Go to the line holding "Pour offrir les" in the data below and repeat it exactly, then each line after it up to and including the one holding "рассказывает о ночном курьере". Omit pictures.

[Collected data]
####################
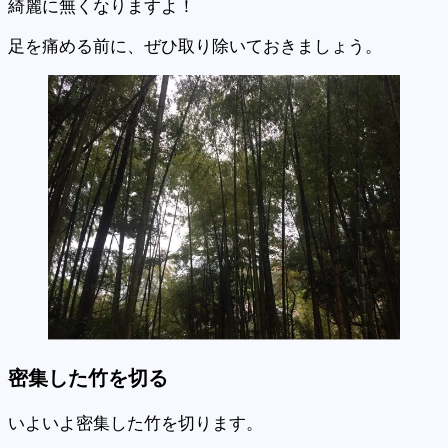
綺麗に無くなりますよ！
足を痛める前に、ぜひ取り除いておきましょう。
密集した竹を切る
いよいよ密集した竹を切ります。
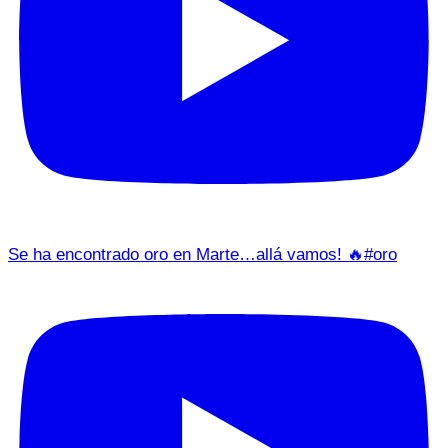
Se ha encontrado oro en Marte…allá vamos! 🔥#oro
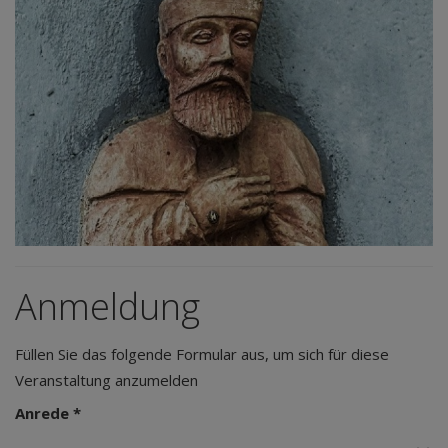
Anmeldung
Füllen Sie das folgende Formular aus, um sich für diese
Veranstaltung anzumelden
Anrede *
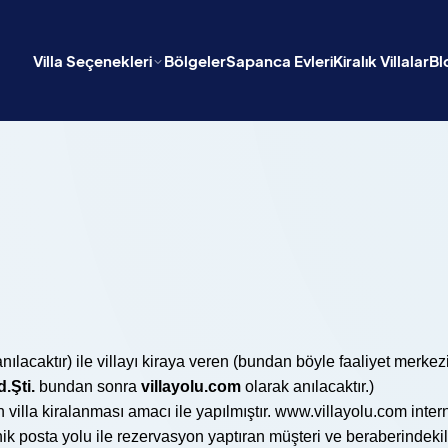
Villa Seçenekleri
Bölgeler
Sapanca Evleri
Kiralık Villalar
Bl
nılacaktır) ile villayı kiraya veren (bundan böyle faaliyet merke
d.Şti.
bundan sonra
villayolu.com
olarak anılacaktır.)
n villa kiralanması amacı ile yapılmıştır.
www.villayolu.com
inter
ik posta yolu ile rezervasyon yaptıran müşteri ve beraberindekile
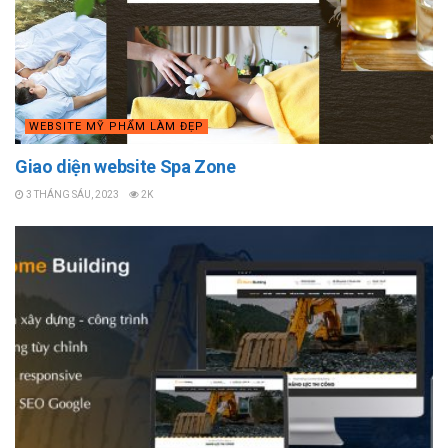
WEBSITE MỸ PHẨM LÀM ĐẸP
Giao diện website Spa Zone
3 THÁNG SÁU, 2023
2K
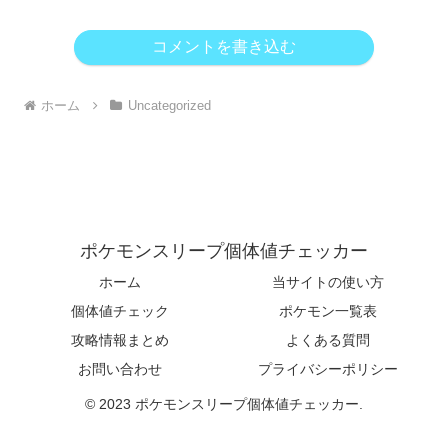
コメントを書き込む
ホーム
Uncategorized
ポケモンスリープ個体値チェッカー
ホーム
当サイトの使い方
個体値チェック
ポケモン一覧表
攻略情報まとめ
よくある質問
お問い合わせ
プライバシーポリシー
© 2023 ポケモンスリープ個体値チェッカー.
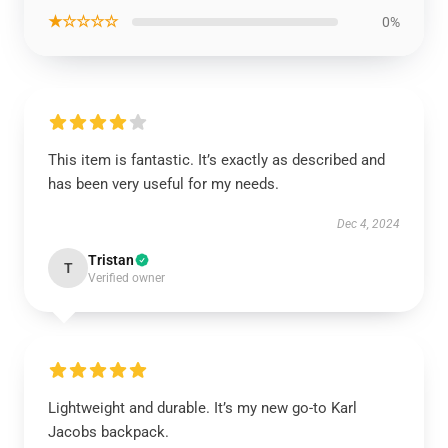
★☆☆☆☆
0%
This item is fantastic. It’s exactly as described and
has been very useful for my needs.
Dec 4, 2024
Tristan
T
Verified owner
Lightweight and durable. It’s my new go-to Karl
Jacobs backpack.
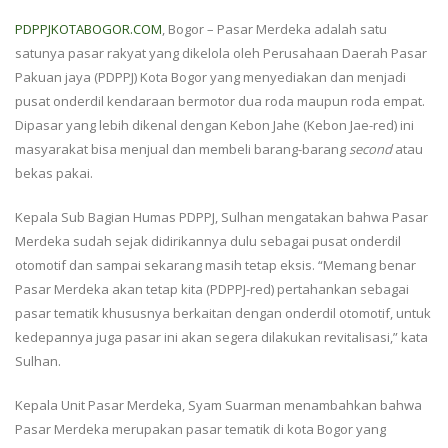
PDPPJKOTABOGOR.COM
, Bogor – Pasar Merdeka adalah satu
satunya pasar rakyat yang dikelola oleh Perusahaan Daerah Pasar
Pakuan jaya (PDPPJ) Kota Bogor yang menyediakan dan menjadi
pusat onderdil kendaraan bermotor dua roda maupun roda empat.
Dipasar yang lebih dikenal dengan Kebon Jahe (Kebon Jae-red) ini
masyarakat bisa menjual dan membeli barang-barang
second
atau
bekas pakai.
Kepala Sub Bagian Humas PDPPJ, Sulhan mengatakan bahwa Pasar
Merdeka sudah sejak didirikannya dulu sebagai pusat onderdil
otomotif dan sampai sekarang masih tetap eksis. “Memang benar
Pasar Merdeka akan tetap kita (PDPPJ-red) pertahankan sebagai
pasar tematik khususnya berkaitan dengan onderdil otomotif, untuk
kedepannya juga pasar ini akan segera dilakukan revitalisasi,” kata
Sulhan.
Kepala Unit Pasar Merdeka, Syam Suarman menambahkan bahwa
Pasar Merdeka merupakan pasar tematik di kota Bogor yang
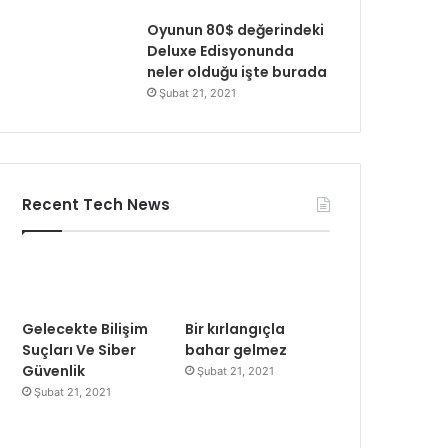
Oyunun 80$ değerindeki
Deluxe Edisyonunda
neler olduğu işte burada
Şubat 21, 2021
Recent Tech News
Gelecekte Bilişim
Bir kırlangıçla
Suçları Ve Siber
bahar gelmez
Güvenlik
Şubat 21, 2021
Şubat 21, 2021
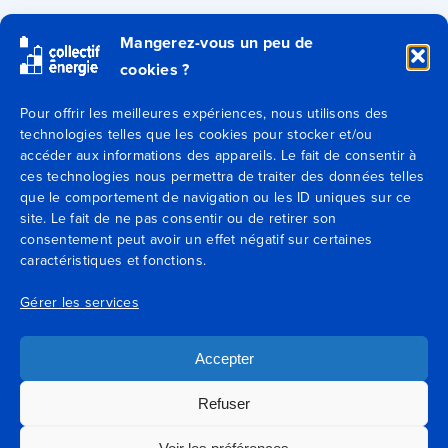
Qui sommes-nous ?
Mangerez-vous un peu de
cookies ?
Secteurs
Pour offrir les meilleures expériences, nous utilisons des
technologies telles que les cookies pour stocker et/ou
Expertises
accéder aux informations des appareils. Le fait de consentir à
ces technologies nous permettra de traiter des données telles
Blog
que le comportement de navigation ou les ID uniques sur ce
site. Le fait de ne pas consentir ou de retirer son
consentement peut avoir un effet négatif sur certaines
Agences
caractéristiques et fonctions.
Contactez-nous
Gérer les services
Mentions légales
Accepter
Conditions générales de vente
Refuser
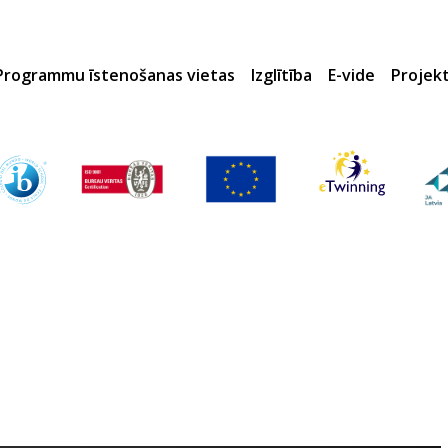
Programmu īstenošanas vietas
Izglītība
E-vide
Projek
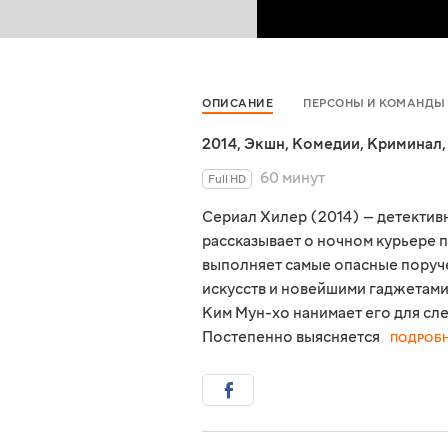
ОПИСАНИЕ
ПЕРСОНЫ И КОМАНДЫ
2014
,
Экшн
,
Комедии
,
Криминал
60 минут
Full HD
Сериал Хилер (2014) — детектив
рассказывает о ночном курьере 
выполняет самые опасные поруч
искусств и новейшими гаджетами
Ким Мун-хо нанимает его для сл
Постепенно выясняется
ПОДРОБ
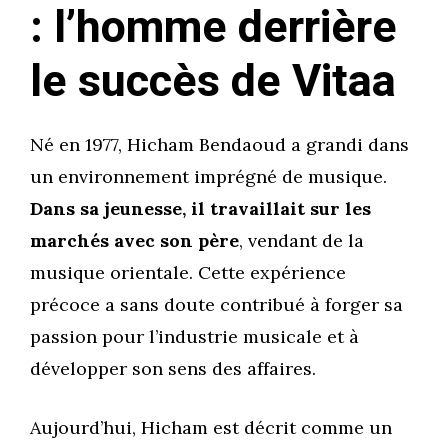
: l’homme derrière
le succès de Vitaa
Né en 1977, Hicham Bendaoud a grandi dans
un environnement imprégné de musique.
Dans sa jeunesse, il travaillait sur les
marchés avec son père
, vendant de la
musique orientale. Cette expérience
précoce a sans doute contribué à forger sa
passion pour l’industrie musicale et à
développer son sens des affaires.
Aujourd’hui, Hicham est décrit comme un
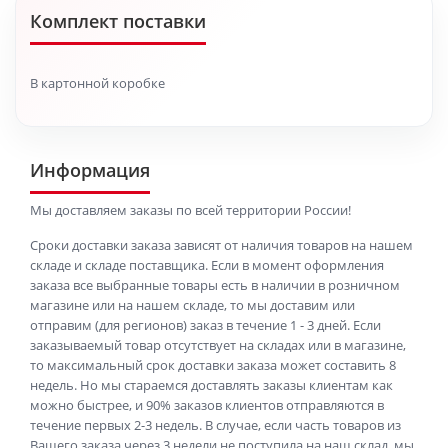
Комплект поставки
В картонной коробке
Информация
Мы доставляем заказы по всей территории России!
Сроки доставки заказа зависят от наличия товаров на нашем
складе и складе поставщика. Если в момент оформления
заказа все выбранные товары есть в наличии в розничном
магазине или на нашем складе, то мы доставим или
отправим (для регионов) заказ в течение 1 - 3 дней. Если
заказываемый товар отсутствует на складах или в магазине,
то максимальный срок доставки заказа может составить 8
недель. Но мы стараемся доставлять заказы клиентам как
можно быстрее, и 90% заказов клиентов отправляются в
течение первых 2-3 недель. В случае, если часть товаров из
Вашего заказа через 3 недели не поступила на наш склад, мы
####################
- Reply
Pour offrir les meilleures expériences, nous utilisons des
technologies telles que les cookies pour stocker et/ou
Expertises
accéder aux informations des appareils. Le fait de consentir à
ces technologies nous permettra de traiter des données telles
Blog
que le comportement de navigation ou les ID uniques sur ce
site. Le fait de ne pas consentir ou de retirer son
consentement peut avoir un effet négatif sur certaines
Agences
caractéristiques et fonctions.
Contactez-nous
Gérer les services
Mentions légales
Accepter
Conditions générales de vente
Refuser
Programmu īstenošanas vietas
Izglītība
E-vide
Projek
ОПИСАНИЕ
ПЕРСОНЫ И КОМАНДЫ
2014
,
Экшн
,
Комедии
,
Криминал
60 минут
Full HD
Сериал Хилер (2014) — детектив
рассказывает о ночном курьере 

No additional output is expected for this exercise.